### WHAT IS NEEDED
Write out the lines of the material again, swapping every "Campus" for "University" and keeping everything else the same.

Records from a data source
* * * * *

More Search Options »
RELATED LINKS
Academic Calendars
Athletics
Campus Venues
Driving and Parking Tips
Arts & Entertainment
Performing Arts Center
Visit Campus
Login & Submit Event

* * * * *

### ANSWER BOX
More Search Options »
RELATED LINKS
Academic Calendars
Athletics
University Venues
Driving and Parking Tips
Arts & Entertainment
Performing Arts Center
Visit University
Login & Submit Event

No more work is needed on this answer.